Эту последнюю фразу он бросил с отчаянной смелостью в сторону балконов, потому что как раз уходил под дождь, а за ним — брат его, высматривающий, соображающий, как бы тут отодвинуть границы ливня, а за ним и сестра, на коленях передвигающаяся по размытому следу за ними, намаливающая благочестие на тридцать лет вперед, взывающая к милосердию.
И только мать продолжала стоять на сухой стороне и смотреть, как они исчезают под дождем, и все звала и ждала, когда же появится собака, убежавшая за палкой в кусты, а когда собака прибежала, когда мать взяла ее на руки (потому что та не была дожделюбивой), когда направила первые шаги в сторону дома, вдруг все затряслось.
Загрохотало. Рухнуло. В себя ушло. В землю провалилось.

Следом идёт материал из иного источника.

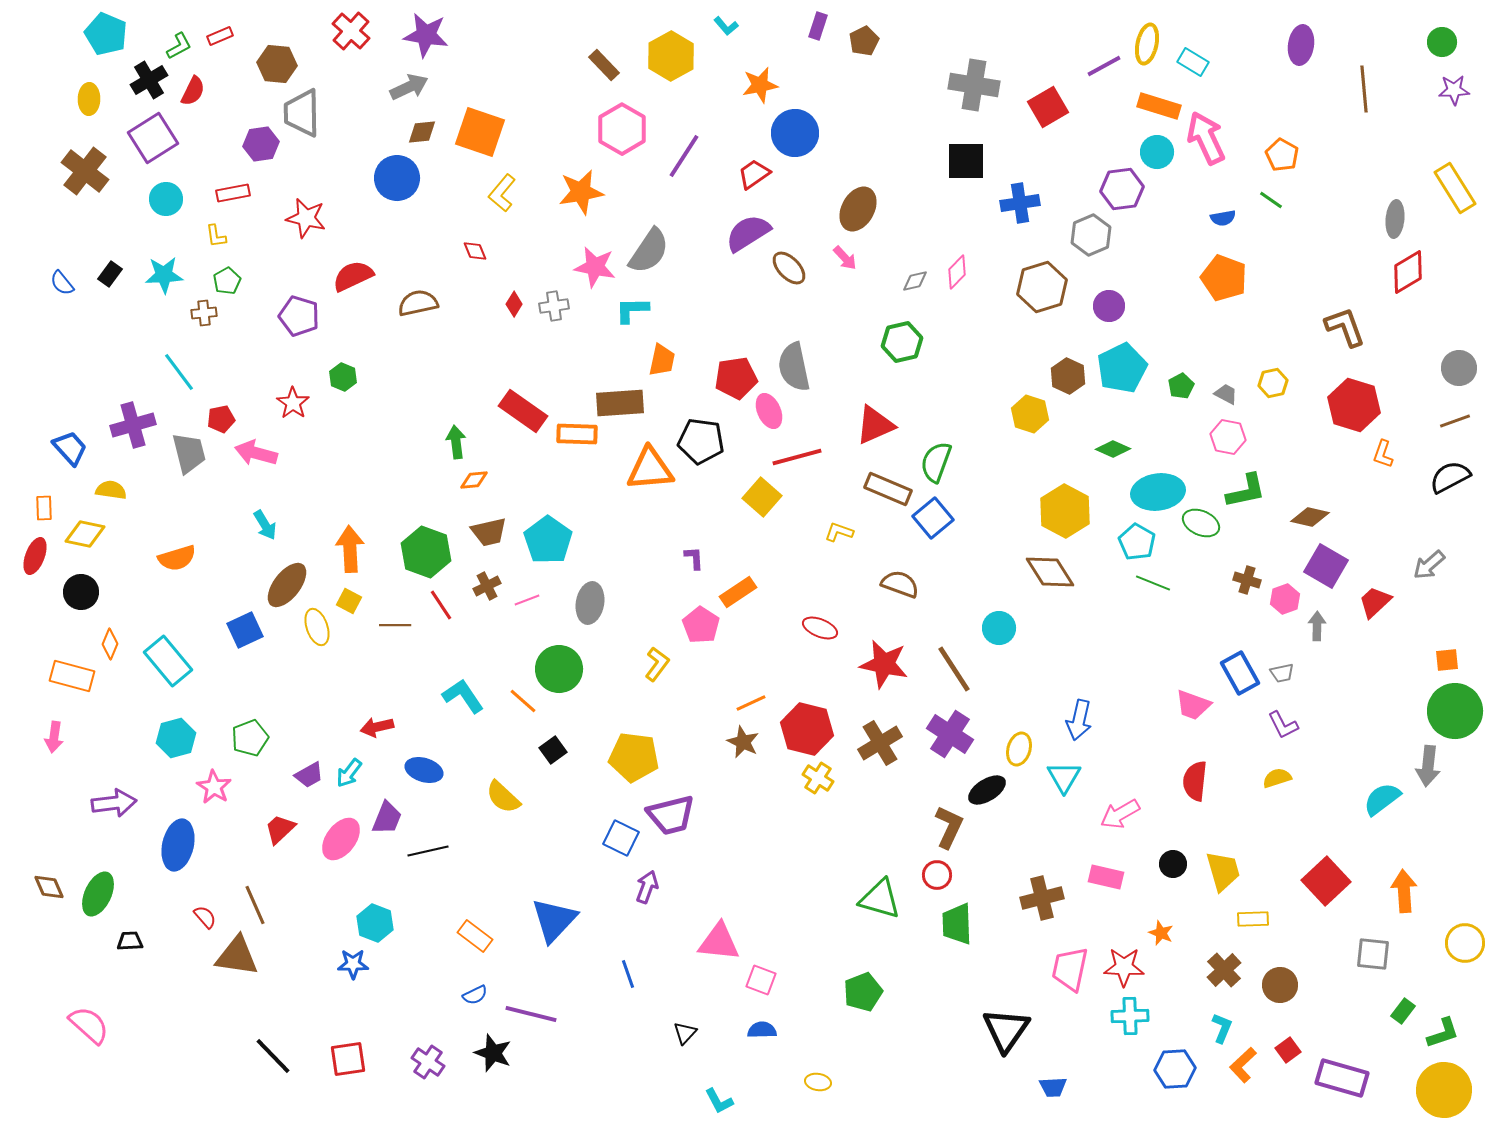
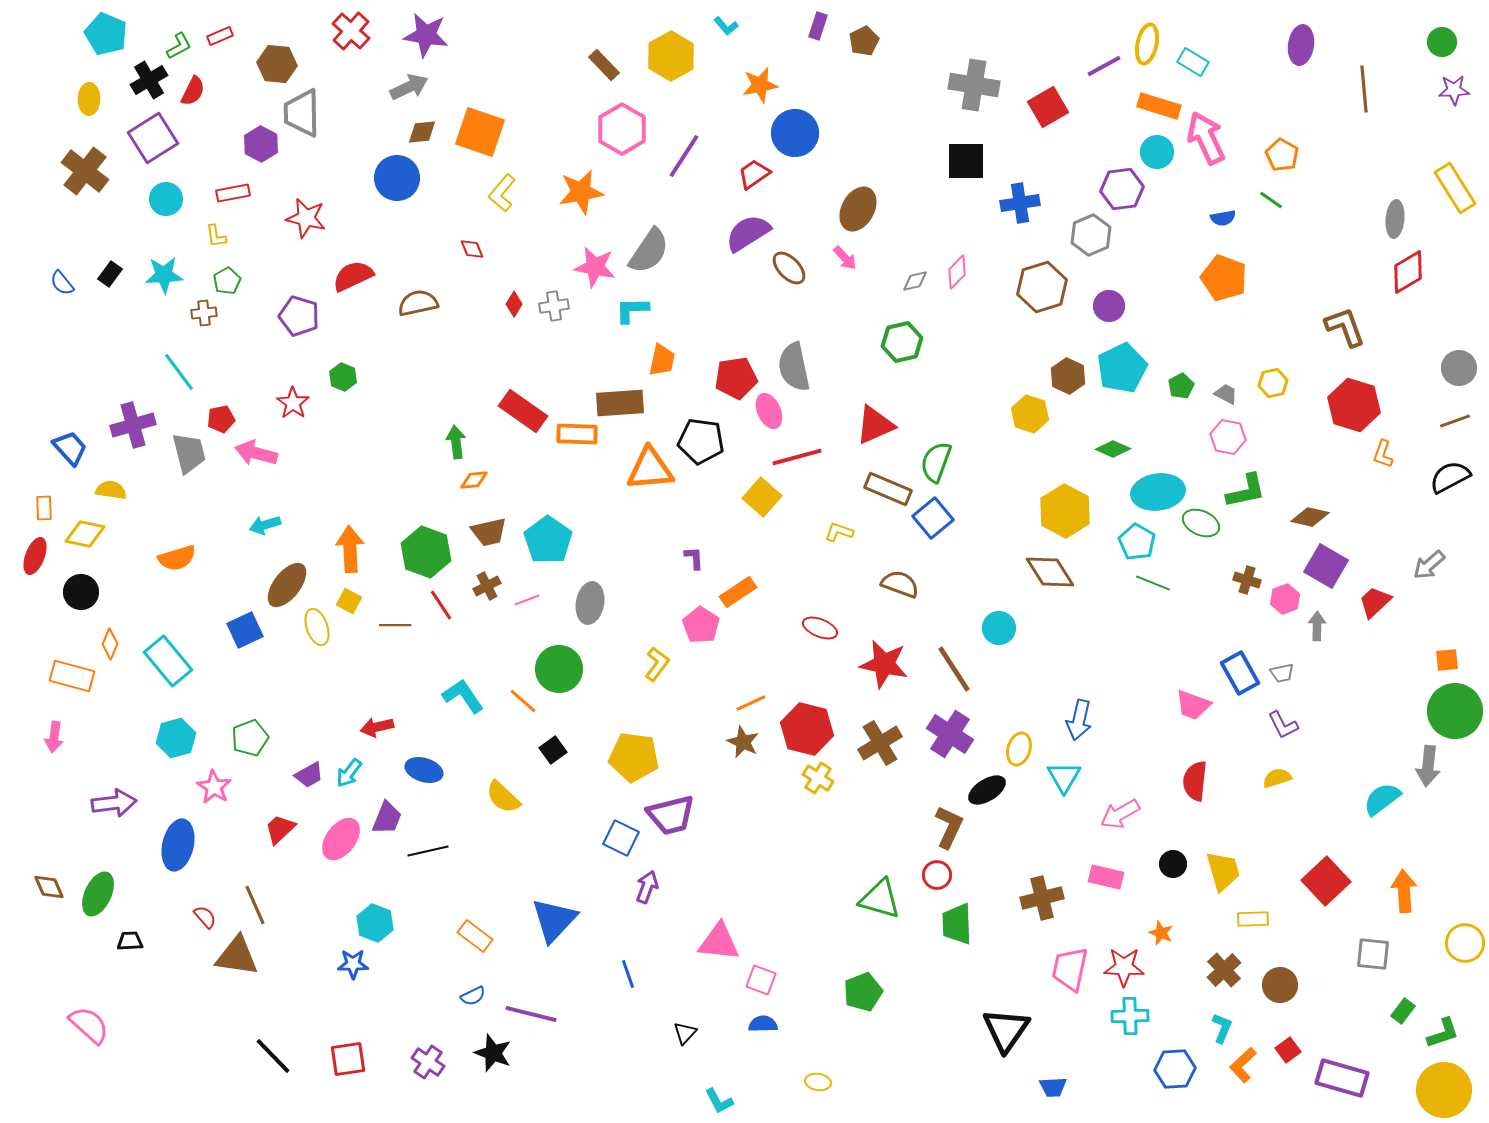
purple hexagon at (261, 144): rotated 24 degrees counterclockwise
red diamond at (475, 251): moved 3 px left, 2 px up
cyan arrow at (265, 525): rotated 104 degrees clockwise
blue semicircle at (475, 995): moved 2 px left, 1 px down
blue semicircle at (762, 1030): moved 1 px right, 6 px up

Дом на ее глазах в два счета сложился в руины, упал в подмытую дыру, прогнивший фундамент этого дома дрогнул, и все вдруг превратилось в груду мусора, затопленную в грязи, воде и дерьме, хлюпающем многосложной руладой, сбивающем мать с ног и выбивающем собаку из ее рук, все окрестные дома до самых крыш окатывающем, всех балконных ротозеев обрызгивающем, всех птиц облепляющем мерзкой жижей. Катастрофа была ужасной, туча вылилась до последней капли и позволила солнцу взглянуть на разрушения.
Ошарашенная, мать сидела, опершись о плетень, и удаляла воду из ушей.

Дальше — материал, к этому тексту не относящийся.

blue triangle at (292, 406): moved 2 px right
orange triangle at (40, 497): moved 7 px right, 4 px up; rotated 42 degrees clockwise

— Боже, облицовка новая была, да и окон я этих столько намыла…
И только тут, перед последней гласной, голос ее оборвался, потому что дошло до нее, что не для кого больше говорить, потому что даже собака, то и дело отряхиваясь, потрусила своей таксовской рысцой обнюхивать руины; из обломков дома, торчащих из большой воронки, в которую он провалился, не доносилось никаких призывов о помощи, только тишина громадной смердящей лужи, мертвая тишина, могильная, лишь собачьи лапы шлепали по грязи, неуверенно, неритмично. И тогда с балконов стали доноситься йезусмарии и другие выражения сочувствия, и уже подбегали к ней, поднимали, вытирали, поддерживали, но мать вырвалась, чтобы пойти проверить, поискать, выгрести хоть что-нибудь из этого месива, рассчитывая, что среди фрагментов камней найдется хоть фрагментик знакомого тела, что, может, из нескольких кусков удастся что-нибудь сложить, восстановить, склеить. Она разгребала землю, копала руками, даже когда подъехали все эти пожарные и «скорые», когда ей предлагали лопату, она предпочла, сдирая кожу с голых ладоней, руками отвоевывать новые пространства; собака внюхивалась в ямы, иногда лаяла, но, скорее, на других собак, привезенных разными службами, и тут все соседи из люмпен-блоков и из соседних домов сбежались для того, чтобы копать, даже с дальних улиц, даже с самой Кладбищенской, — в конце концов, у могильщиков был свой опыт. Но с каждой слезой близился приговор, потому что после первого «есть!» от руки Илоны, жены соседа с первого этажа, добрались и до оставшегося от нее, а по направлению ее навеки застывшего взгляда был найден полуголый труп ее мужа, не успевшего переодеться в сухую одежду, и далее, копаясь в останках оснастки, в обрывках обстановки, в обломках окончательно разбитого целого, они натыкались на все новые тела: тетки, навсегда погруженной (в молитву), дяди, держащегося за отвертку как за последнюю спасительную соломинку… а потом… мать оттащили, несмотря на ее истерию и попытки вырваться.